After arriving in Cartagena at the end of November, he arrived at his home port in the Arsenal of Las Palmas on December 20, 2011, where he remained until January 16, 2012, when he sailed to perform his resistance cruiser, in which carried out surveillance exercises, transshipment of weights and communications with the Atalaya (P-74) in the Alborán Sea, to go later to Palermo (Italy), where he made a stopover on January 23, 2012, subsequently sailing with destination to İzmir, Turkey.

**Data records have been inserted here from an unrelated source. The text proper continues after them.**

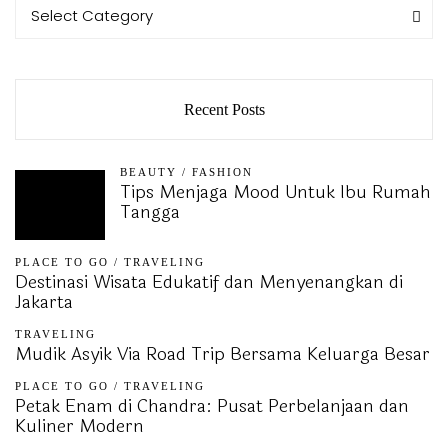
Categories
Categories
Select Category
Recent Posts
BEAUTY
/
FASHION
Tips Menjaga Mood Untuk Ibu Rumah
Tangga
PLACE TO GO
/
TRAVELING
Destinasi Wisata Edukatif dan Menyenangkan di
Jakarta
TRAVELING
Mudik Asyik Via Road Trip Bersama Keluarga Besar
PLACE TO GO
/
TRAVELING
Petak Enam di Chandra: Pusat Perbelanjaan dan
Kuliner Modern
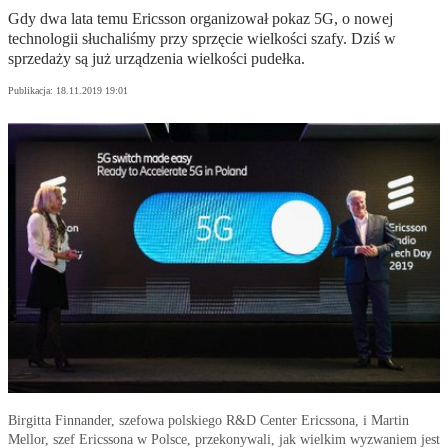
Gdy dwa lata temu Ericsson organizował pokaz 5G, o nowej
technologii słuchaliśmy przy sprzęcie wielkości szafy. Dziś w
sprzedaży są już urządzenia wielkości pudełka.
Publikacja:
18.11.2019 19:01
Birgitta Finnander, szefowa polskiego R&D Center Ericssona, i Martin
Mellor, szef Ericssona w Polsce, przekonywali, jak wielkim wyzwaniem jest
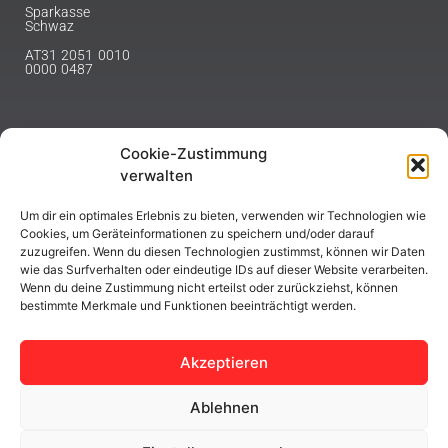
Sparkasse
Schwaz
AT31 2051 0010
0000 0487
Cookie-Zustimmung
NEWSLETTER
verwalten
Melde dich hier für unseren Newsletter an.
Um dir ein optimales Erlebnis zu bieten, verwenden wir Technologien wie
Cookies, um Geräteinformationen zu speichern und/oder darauf
zuzugreifen. Wenn du diesen Technologien zustimmst, können wir Daten
wie das Surfverhalten oder eindeutige IDs auf dieser Website verarbeiten.
Wenn du deine Zustimmung nicht erteilst oder zurückziehst, können
bestimmte Merkmale und Funktionen beeinträchtigt werden.
ABONNIEREN
Akzeptieren
Ablehnen
Copyright © 2023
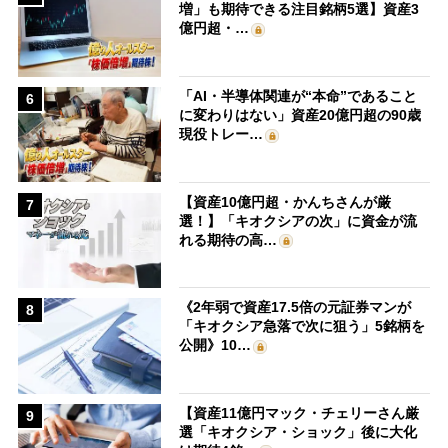
増」も期待できる注目銘柄5選】資産3
億円超・…
「AI・半導体関連が“本命”であること
6
に変わりはない」資産20億円超の90歳
現役トレー…
【資産10億円超・かんちさんが厳
7
選！】「キオクシアの次」に資金が流
れる期待の高…
《2年弱で資産17.5倍の元証券マンが
8
「キオクシア急落で次に狙う」5銘柄を
公開》10…
【資産11億円マック・チェリーさん厳
9
選「キオクシア・ショック」後に大化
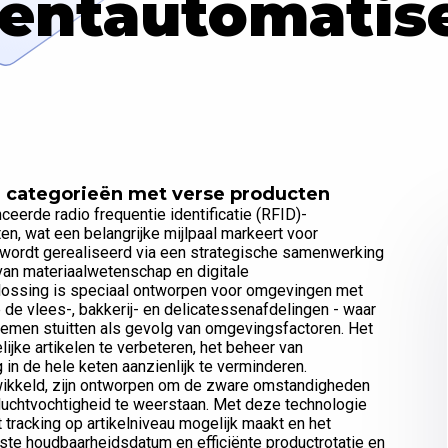
entautomatis
in categorieën met verse producten
erde radio frequentie identificatie (RFID)-
en, wat een belangrijke mijlpaal markeert voor
f wordt gerealiseerd via een strategische samenwerking
an materiaalwetenschap en digitale
 oplossing is speciaal ontworpen voor omgevingen met
de vlees-, bakkerij- en delicatessenafdelingen - waar
men stuitten als gevolg van omgevingsfactoren. Het
ijke artikelen te verbeteren, het beheer van
in de hele keten aanzienlijk te verminderen.
twikkeld, zijn ontworpen om de zware omstandigheden
 luchtvochtigheid te weerstaan. Met deze technologie
at tracking op artikelniveau mogelijk maakt en het
rste houdbaarheidsdatum en efficiënte productrotatie en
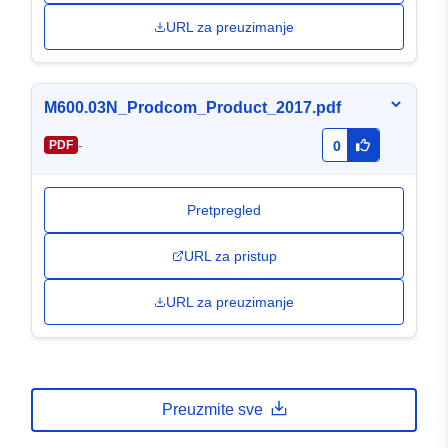
URL za preuzimanje
M600.03N_Prodcom_Product_2017.pdf
-
PDF
0
Pretpregled
URL za pristup
URL za preuzimanje
Preuzmite sve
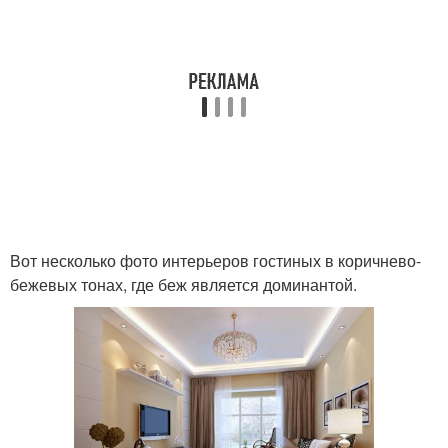
Вот несколько фото интерьеров гостиных в коричнево-
бежевых тонах, где беж является доминантой.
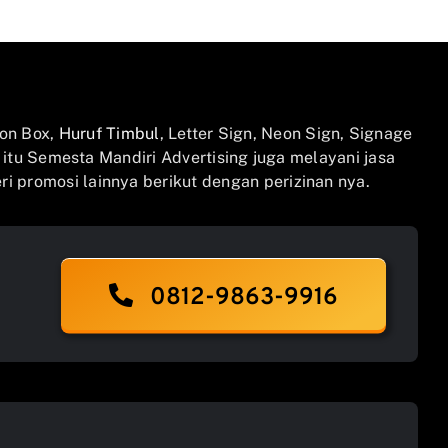
on Box,
Huruf Timbul
, Letter Sign, Neon Sign, Signage
n itu Semesta Mandiri Advertising juga melayani jasa
i promosi lainnya berikut dengan perizinan nya.
0812-9863-9916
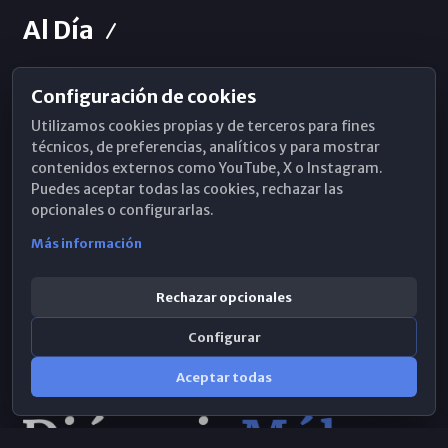
Al Día
Configuración de cookies
Horarios de Misa
Utilizamos cookies propias y de terceros para fines
Hemeroteca
técnicos, de preferencias, analíticos y para mostrar
contenidos externos como YouTube, X o Instagram.
WhatsApp
Puedes aceptar todas las cookies, rechazar las
opcionales o configurarlas.
Más información
Rechazar opcionales
Configurar
Aceptar todas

In December 2013, it participated in the operation that led to the capture in waters near the Canary Islands of the Triton 2000 sailing vessel, carrying 550 kg of cocaine on board.

In December 2014 he relieved Navarra in the Atalanta operation to combat piracy in a deployment that has an estimated six months, deployment during which, personnel of the navy of Madagascar, to return to his base on May 26, 2015.

At the end of October 2015 participated in the tasks of rescue of a Superpuma Helicopter of the Service of Search and Rescue (SAR) of the Air Force that had crashed in the Atlantic while returning to Canarias and was in charge of the transfer of the bodies of the three members of the helicopter crew to Las Palmas de Gran Canaria.